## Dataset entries
----
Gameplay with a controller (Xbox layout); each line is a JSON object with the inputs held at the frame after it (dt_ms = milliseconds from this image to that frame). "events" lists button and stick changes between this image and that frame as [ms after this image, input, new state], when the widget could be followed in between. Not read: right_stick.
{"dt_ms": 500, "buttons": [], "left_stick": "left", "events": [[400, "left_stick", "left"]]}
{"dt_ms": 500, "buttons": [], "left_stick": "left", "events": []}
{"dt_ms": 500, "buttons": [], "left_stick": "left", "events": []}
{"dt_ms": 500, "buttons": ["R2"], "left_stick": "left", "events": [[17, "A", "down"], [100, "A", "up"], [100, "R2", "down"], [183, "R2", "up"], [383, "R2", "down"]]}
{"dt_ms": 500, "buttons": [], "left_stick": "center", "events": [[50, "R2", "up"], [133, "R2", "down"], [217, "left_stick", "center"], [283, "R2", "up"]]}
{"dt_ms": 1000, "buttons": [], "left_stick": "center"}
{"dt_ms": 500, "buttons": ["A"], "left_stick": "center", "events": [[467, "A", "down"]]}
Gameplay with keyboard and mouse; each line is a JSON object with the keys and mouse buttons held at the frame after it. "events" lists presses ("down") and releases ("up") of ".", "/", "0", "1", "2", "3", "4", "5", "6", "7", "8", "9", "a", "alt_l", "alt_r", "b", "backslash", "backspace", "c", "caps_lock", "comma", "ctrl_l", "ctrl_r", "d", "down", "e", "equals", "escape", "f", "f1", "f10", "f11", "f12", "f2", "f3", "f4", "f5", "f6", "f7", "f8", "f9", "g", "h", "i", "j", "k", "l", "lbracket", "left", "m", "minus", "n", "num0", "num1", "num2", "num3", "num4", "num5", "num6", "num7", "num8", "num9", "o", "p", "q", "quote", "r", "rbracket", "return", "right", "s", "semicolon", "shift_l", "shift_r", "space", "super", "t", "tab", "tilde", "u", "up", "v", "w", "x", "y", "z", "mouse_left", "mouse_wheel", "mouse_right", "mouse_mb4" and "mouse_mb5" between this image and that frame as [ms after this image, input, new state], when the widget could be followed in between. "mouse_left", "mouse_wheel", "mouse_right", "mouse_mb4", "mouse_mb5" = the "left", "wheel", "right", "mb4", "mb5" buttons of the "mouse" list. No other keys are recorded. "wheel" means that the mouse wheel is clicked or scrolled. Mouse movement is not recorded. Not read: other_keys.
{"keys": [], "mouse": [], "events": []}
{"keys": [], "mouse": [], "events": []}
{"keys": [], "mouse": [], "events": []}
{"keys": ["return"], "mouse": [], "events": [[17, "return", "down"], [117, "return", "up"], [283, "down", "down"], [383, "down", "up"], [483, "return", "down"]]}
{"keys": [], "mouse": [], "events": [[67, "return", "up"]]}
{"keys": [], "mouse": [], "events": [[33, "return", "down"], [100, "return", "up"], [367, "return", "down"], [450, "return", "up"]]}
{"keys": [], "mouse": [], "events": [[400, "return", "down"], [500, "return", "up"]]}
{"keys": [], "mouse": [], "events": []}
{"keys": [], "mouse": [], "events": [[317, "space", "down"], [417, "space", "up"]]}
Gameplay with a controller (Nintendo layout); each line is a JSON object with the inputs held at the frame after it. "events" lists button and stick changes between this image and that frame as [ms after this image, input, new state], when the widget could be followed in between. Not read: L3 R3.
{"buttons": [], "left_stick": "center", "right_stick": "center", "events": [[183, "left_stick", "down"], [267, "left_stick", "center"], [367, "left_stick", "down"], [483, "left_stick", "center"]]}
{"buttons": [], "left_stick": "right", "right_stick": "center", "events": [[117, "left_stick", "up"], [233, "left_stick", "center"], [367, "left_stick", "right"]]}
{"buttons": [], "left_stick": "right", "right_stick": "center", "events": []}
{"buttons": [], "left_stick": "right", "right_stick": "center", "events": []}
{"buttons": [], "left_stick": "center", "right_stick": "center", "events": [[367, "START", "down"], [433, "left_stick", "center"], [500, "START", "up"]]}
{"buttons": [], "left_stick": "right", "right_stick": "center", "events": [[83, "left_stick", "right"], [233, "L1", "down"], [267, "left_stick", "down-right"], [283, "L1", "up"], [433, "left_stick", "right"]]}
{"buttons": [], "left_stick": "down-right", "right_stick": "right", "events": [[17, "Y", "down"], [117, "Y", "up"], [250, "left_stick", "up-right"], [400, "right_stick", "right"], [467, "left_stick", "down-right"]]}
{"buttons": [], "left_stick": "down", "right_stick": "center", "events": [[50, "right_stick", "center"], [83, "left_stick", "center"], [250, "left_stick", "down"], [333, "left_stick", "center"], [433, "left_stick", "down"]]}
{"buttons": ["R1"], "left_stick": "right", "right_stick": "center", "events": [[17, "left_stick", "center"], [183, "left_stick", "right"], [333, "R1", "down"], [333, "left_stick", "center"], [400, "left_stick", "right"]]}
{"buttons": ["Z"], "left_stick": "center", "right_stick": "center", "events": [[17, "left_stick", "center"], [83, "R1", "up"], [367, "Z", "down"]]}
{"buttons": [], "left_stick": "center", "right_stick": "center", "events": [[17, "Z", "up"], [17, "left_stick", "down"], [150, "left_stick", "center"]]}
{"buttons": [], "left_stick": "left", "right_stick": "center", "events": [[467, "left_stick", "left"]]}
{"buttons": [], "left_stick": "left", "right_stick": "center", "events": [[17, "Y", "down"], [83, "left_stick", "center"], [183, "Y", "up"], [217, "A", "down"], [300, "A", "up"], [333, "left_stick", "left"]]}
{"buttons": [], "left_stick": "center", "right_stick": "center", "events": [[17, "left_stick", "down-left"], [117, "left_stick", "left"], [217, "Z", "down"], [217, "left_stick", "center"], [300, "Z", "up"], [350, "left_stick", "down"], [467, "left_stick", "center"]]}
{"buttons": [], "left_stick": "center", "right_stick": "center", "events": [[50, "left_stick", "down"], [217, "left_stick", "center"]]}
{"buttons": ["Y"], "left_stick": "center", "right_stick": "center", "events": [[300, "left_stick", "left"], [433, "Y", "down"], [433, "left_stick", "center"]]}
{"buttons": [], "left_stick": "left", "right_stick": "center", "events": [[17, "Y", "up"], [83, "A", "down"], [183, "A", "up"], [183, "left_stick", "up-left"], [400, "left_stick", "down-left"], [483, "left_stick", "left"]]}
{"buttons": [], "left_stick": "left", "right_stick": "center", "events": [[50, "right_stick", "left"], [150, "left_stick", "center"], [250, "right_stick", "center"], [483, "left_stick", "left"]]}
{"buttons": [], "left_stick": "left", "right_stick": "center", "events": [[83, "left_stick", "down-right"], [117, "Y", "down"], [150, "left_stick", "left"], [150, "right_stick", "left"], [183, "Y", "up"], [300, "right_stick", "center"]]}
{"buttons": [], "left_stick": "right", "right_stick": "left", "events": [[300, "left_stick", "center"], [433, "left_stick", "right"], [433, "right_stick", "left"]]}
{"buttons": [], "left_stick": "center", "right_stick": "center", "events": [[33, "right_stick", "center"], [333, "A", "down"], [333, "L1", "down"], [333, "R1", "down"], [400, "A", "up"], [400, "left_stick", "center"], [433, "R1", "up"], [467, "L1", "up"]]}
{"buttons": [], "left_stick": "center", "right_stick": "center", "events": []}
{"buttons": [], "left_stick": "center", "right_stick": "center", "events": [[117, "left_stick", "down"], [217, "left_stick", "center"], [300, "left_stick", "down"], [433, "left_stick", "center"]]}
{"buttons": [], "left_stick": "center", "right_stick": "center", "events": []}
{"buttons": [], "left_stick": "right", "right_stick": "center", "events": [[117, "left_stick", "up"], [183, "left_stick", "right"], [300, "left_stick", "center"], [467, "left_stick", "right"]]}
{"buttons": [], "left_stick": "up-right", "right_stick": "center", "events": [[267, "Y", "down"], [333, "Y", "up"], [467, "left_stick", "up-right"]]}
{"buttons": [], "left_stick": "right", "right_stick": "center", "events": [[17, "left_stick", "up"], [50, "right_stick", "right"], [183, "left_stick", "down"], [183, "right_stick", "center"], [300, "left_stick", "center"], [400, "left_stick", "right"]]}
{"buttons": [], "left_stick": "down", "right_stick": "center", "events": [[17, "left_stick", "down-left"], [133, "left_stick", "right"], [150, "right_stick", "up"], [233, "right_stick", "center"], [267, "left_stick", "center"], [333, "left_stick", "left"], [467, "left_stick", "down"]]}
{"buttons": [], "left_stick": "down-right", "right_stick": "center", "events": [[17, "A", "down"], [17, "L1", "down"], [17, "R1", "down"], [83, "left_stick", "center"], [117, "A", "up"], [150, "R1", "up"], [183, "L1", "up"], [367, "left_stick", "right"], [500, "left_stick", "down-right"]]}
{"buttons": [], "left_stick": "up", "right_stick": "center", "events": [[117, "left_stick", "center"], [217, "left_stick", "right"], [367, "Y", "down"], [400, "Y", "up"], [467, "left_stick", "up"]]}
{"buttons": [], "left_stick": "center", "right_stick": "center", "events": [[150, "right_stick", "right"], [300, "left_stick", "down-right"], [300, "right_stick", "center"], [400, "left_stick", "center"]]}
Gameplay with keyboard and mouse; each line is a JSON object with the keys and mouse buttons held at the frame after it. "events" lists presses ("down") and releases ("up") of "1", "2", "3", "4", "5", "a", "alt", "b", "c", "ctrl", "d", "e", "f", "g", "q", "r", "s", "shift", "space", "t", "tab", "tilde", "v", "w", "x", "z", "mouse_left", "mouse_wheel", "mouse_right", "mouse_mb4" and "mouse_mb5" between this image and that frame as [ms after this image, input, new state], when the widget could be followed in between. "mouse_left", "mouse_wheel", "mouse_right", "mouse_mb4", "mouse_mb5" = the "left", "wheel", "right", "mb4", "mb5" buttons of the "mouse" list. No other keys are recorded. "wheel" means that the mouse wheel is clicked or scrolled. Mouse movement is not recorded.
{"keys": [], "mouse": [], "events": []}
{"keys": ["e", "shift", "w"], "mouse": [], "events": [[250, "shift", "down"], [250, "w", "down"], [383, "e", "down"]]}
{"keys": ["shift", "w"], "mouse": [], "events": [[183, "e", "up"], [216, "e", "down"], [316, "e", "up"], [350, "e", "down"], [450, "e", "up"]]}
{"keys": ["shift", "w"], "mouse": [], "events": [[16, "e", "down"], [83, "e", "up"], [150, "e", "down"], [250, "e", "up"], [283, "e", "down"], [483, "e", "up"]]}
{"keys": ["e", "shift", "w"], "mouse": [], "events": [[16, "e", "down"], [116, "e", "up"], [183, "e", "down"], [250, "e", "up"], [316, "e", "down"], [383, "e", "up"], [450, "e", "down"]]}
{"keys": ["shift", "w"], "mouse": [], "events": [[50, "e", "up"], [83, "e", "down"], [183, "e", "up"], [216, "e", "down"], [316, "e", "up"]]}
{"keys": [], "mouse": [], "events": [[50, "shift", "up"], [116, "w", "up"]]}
----
## WHAT YOU NEED TO DO
Copy out all lines above that include the string "controller".

## RESPONSE
Gameplay with a controller (Xbox layout); each line is a JSON object with the inputs held at the frame after it (dt_ms = milliseconds from this image to that frame). "events" lists button and stick changes between this image and that frame as [ms after this image, input, new state], when the widget could be followed in between. Not read: right_stick.
Gameplay with a controller (Nintendo layout); each line is a JSON object with the inputs held at the frame after it. "events" lists button and stick changes between this image and that frame as [ms after this image, input, new state], when the widget could be followed in between. Not read: L3 R3.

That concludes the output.